[INSTRUCTIONS TO FOLLOW] Output each entry below as it stands, leaving out every picture.

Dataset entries
____

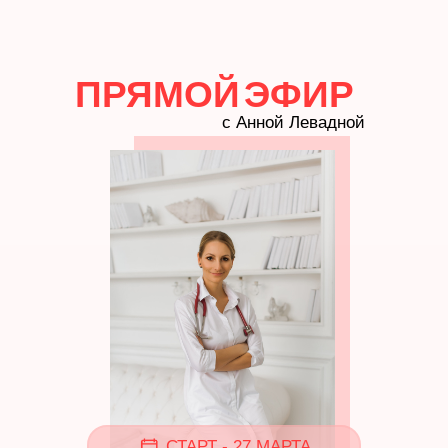
ПРЯМОЙ
ЭФИР
с Анной Левадной
СТАРТ - 27 МАРТА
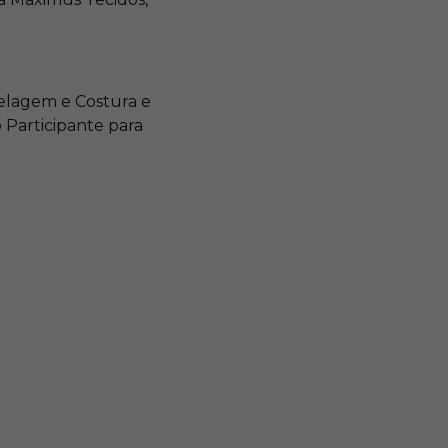
delagem e Costura e
Participante para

____

[ANSWER TO THIS PROBLEM]
ПРЯМОЙ
ЭФИР
с Анной Левадной
СТАРТ - 27 МАРТА
delagem e Costura e
Participante para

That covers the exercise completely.